_Texte source_:
---

Après la déconvenue des derniers albums d’El Perro Del Mar et Lambchop, j’aborde le nouveau (treizième ? dix-huitième ?) disque de Yo La Tengo avec appréhension : le syndrome va-t-il se reproduire, suis-je programmée pour désaimer mes idoles ? À propos des Sex Pistols, le NME titra : « The band you love to hate ». Yo La Tengo, qui m’a fait vivre mes plus belles expériences de concerts, serait véritablement le groupe que je détesterais détester. Ohm (http://www.deezer.com/track/62953994) ne me rassure pas. Six minutes d’un accord fixe dans un morceau sans structure : je m’ennuie. Ô Dieu d’Hoboken, fais que tout l’album ne soit pas de cette teneur. Fais qu’il s’agisse simplement d’une chanson symptomatique du petit jeu d’échanges d’instruments auquel se prête le trio depuis quelques années pour casser la routine.
James McNew aurait emprunté la maraca en plastique rouge de Georgia, au son tellement typique qu’il sonne comme un hochet de votre enfance. Georgia Hubley s’amuserait à la guitare. Comme elle ne sait pas trop-trop faire la main gauche, on l’aurait réglée sur le même accord ouvert qu’il y a quelques années, dans Cherry Chapstick (http://www.deezer.com/track/943660). Lequel morceau a d’ailleurs son jumeau quasi-identique dans ce nouvel album : Paddle Forward (http://www.deezer.com/track/62953997). Ça ne s’arrange pas. Une chanson chiante en ouverture, puis une redite, puis plus loin, une image d’Épinal yolatengesque qui donne l’impression d’être jouée sans conviction, Stupid things (http://www.deezer.com/track/62953998). Sitôt écoutée, sitôt oubliée. Même Well you better (http://www.deezer.com/track/62953996), au tempo plus enlevé qu’à l’habitude et malgré l’apparition d’une wah-wah sur la guitare d’Ira Kaplan (une première depuis longtemps), n’est pas une grosse surprise.

---

Entrées extraites:
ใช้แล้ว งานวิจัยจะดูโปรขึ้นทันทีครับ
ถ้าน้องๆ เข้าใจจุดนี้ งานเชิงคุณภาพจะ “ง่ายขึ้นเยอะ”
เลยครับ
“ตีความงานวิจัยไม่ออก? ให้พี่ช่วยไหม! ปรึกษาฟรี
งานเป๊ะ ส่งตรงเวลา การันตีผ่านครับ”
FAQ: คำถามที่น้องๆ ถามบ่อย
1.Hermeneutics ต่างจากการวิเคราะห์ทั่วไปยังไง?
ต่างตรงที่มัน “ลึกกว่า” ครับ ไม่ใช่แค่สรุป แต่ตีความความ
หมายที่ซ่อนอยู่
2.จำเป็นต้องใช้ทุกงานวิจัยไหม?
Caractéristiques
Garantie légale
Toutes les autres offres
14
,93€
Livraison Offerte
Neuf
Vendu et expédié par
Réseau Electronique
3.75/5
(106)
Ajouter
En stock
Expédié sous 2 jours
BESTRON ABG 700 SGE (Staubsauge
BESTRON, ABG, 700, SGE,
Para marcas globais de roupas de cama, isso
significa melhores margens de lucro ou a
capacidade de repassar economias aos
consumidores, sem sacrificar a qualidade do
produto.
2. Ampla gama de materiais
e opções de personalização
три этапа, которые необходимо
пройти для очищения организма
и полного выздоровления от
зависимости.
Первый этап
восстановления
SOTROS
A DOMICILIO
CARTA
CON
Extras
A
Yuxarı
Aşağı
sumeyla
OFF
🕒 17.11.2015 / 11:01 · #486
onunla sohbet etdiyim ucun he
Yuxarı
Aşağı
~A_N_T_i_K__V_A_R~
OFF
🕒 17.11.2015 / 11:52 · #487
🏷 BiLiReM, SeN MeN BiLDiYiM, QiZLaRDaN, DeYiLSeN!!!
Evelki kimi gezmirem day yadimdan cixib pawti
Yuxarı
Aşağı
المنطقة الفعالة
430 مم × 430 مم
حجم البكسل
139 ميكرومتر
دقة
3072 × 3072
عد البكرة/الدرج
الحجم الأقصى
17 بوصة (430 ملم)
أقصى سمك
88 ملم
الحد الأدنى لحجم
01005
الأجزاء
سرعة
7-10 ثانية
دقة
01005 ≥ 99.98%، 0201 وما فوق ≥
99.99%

---

Poursuivez la critique du nouvel album de Yo La Tengo en reprenant juste après sa dernière phrase.

MAIS. Il y a un mais, et je n’ai jamais autant aimé ce mot charnière. Merci, Dieu d’Hoboken, sois loué pour ta sollicitude, et pour la clairvoyance des joueurs de cordes et cuivres lors des journées de studio de « Fade ». Car l’autre moitié de l’album, celle qui est arrangée, est magnifique. Sur Is that enough (http://www.deezer.com/track/62953995), les violons sont parfaits. Produits avec un son sec et lumineux, arrangés avec brio par Jeff Parker (collaborateur de Tortoise et ami de John McEntire, qui a produit l’album), ils rappellent « How I quit smoking » de leurs amis de Lambchop. Si Two trains (http://www.deezer.com/track/62954001) est presque trop proche de l’atmosphère crépusculaire que leur meilleur album, And then everything turned itself inside-out (http://www.deezer.com/fr/album/106181), I’ll be around (http://www.deezer.com/track/62953999) est beaucoup plus convaincante. La guitare acoustique fine, les claviers obsédants et le drone aigu lancinant rappellent cette époque des Américains sans chercher à en reproduire l’ambiance comme une ombre de soi-même. Même impression sur la belle The point of it (http://www.deezer.com/track/62954002). Cornelia and Jane (http://www.deezer.com/track/62954000) est une incroyable chanson en suspens, avec des cuivres d’une douceur toute McEntirienne. Les arrangements sauvent aussi la magnifique chanson de clôture, Before we run (http://www.deezer.com/track/62954003), où l’ampleur des cuivres dans les graves répond aux coups dynamiques de violon/alto. « Fade » est un album relevé par ses arrangements, comme on relève un plat avec une épice bien choisie. Pour le coup, le Dieu d’Hoboken s’appelle peut-être John McEntire. Mais sur cette moitié éclairée de l’album, le groupe est bien là, sur son trône, aucun doute.